We’ll come to the obvious answers to those questions shortly, but for now, let’s look at the stage-managed hoopla around these so-called Courage and Civility awards. And yes, that title does make it sound like Jeff just demanded a warehouse operative bring him two inoffensive abstract nouns that were out of copyright. In fact, Bezos announced the initiative last year, shortly after disembarking his little space rocket, possibly sensing a planetary disdain being levelled at the kind of guy who could put himself in zero gravity for four minutes but couldn’t figure out how to treat his workers properly.
Anyway, the Courage and Civility awards are now an actual thing. And alongside Sunday’s self-effacing ceremony and his attempt to piggyback on the lifelong altruism and extraordinary charitable service of HRH Dolly Parton, Bezos granted an exclusive sit-down with CNN. First impressions? Jeff interviews like a chat tool, and resembles your local area’s most uncompromising and least booked 58-year-old Vin Diesel lookalike. Having long refused to sign the Giving Pledge – a promise by many of the world’s richest individuals to donate most of their wealth to charitable causes – Bezos announced that he intends giving “the majority” of his money away in his lifetime, according to CNN. And yet, does he intend to do this? His answer – “Yeah, I do” – feels somewhat vague and short on specifics.
But taking Jeff at his word, I mean it from the bottom of the heart when I say: BIG FRICKING DEAL. Most people give a significant amount of their money away during their lifetime, via a little something we call the taxation system. I know! Where’s our red-carpet gala? I tell you what, next time our paychecks arrive, why don’t we all get our hair done and put on black tie or a big old dress and graciously twat our way down a red carpet going “You’re MOST welcome!” for the cameras.
According to what Bezos told CNN, philanthropy “is really hard”. It certainly seems to be for him. Do recall he was only dragged kicking and screaming to the giving-a-shit game, having spent years accruing billions before it was finally pointed out to him that not having some kind of philanthropic arm looked fairly abysmal. In 2017 Bezos asked Twitter users for ideas on how to help the world “in the here and now”, before embarking on a truly committed programme of ignoring every single one of them who suggested paying his workers properly and contributing fair tax.
A year later, he actually uttered the words: “The only way that I can see to deploy this much financial resource is by converting my Amazon winnings into space travel.” That was the same year Amazon helped kill a Seattle tax on big firms to alleviate the homelessness crisis, by threatening to pull a huge building project. The business and tech commentator Scott Galloway calls Bezos “the mother of all welfare queens” for the vast benefits he’s drawn from public money and the tax breaks he remorselessly chases and demands.

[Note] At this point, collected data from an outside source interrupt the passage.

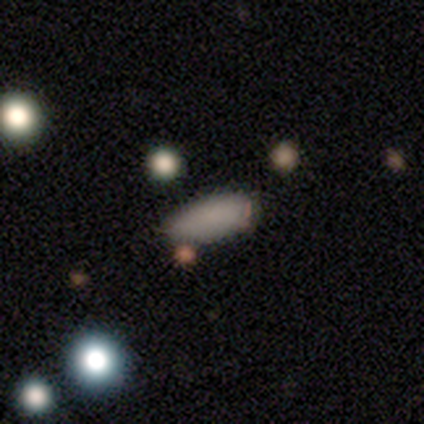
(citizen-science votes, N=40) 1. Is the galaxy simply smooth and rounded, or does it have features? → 85% smooth, 10% star or artifact, 5% featured or disk.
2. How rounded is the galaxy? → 74% in between, 24% cigar-shaped, 3% round.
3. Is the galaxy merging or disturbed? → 56% none, 31% minor disturbance, 8% major disturbance, 6% merger.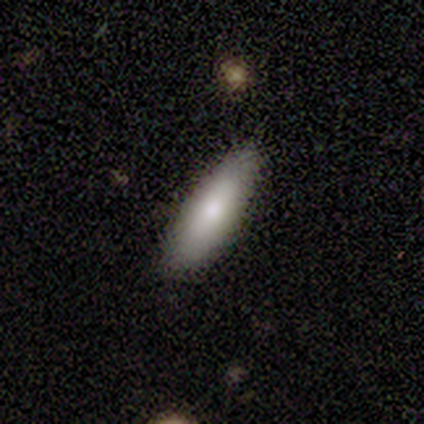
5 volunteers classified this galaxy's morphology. Volunteers were most divided on "how rounded" (2-way tie): in between: 50%, cigar-shaped: 50%, round: 0%. More confident: merging — none (100%); smooth or featured — smooth (80%).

But of course, Jeff is the kind of widely acclaimed visionary who simply lacks the vision to realise that the first way to help is by paying people a fair wage and forking out your taxes like an ordinary person – and not by turning up to dole out “charity” after the event like some bastard god of the purse strings. Unfortunately, he’s part of that specific billionaire class that believes they should be allowed to hypothecate almost 100% of their own vast riches in whichever direction they wish, because the exchequers of the world are just junior personnel, and they know better than all of them how to spend it.
So yes, for Bezos philanthropy “is really hard”. What he does – fauxlanthropy – is much, much easier. Moving billions to non-profits you control, effectively awarding yourself tax breaks, buying media fawning with one of the lamest possible sleights-of-hand: these things, self-evidently, are a whole lot easier. What’s hard to understand is why on earth we’re still buying into this obvious bullshit from some of the most selfish people in the world. The poor give a far greater proportion of their money to charity than the rich. I don’t mean to be uncivil, but what is courageous about letting Jeff Bezos pretend otherwise?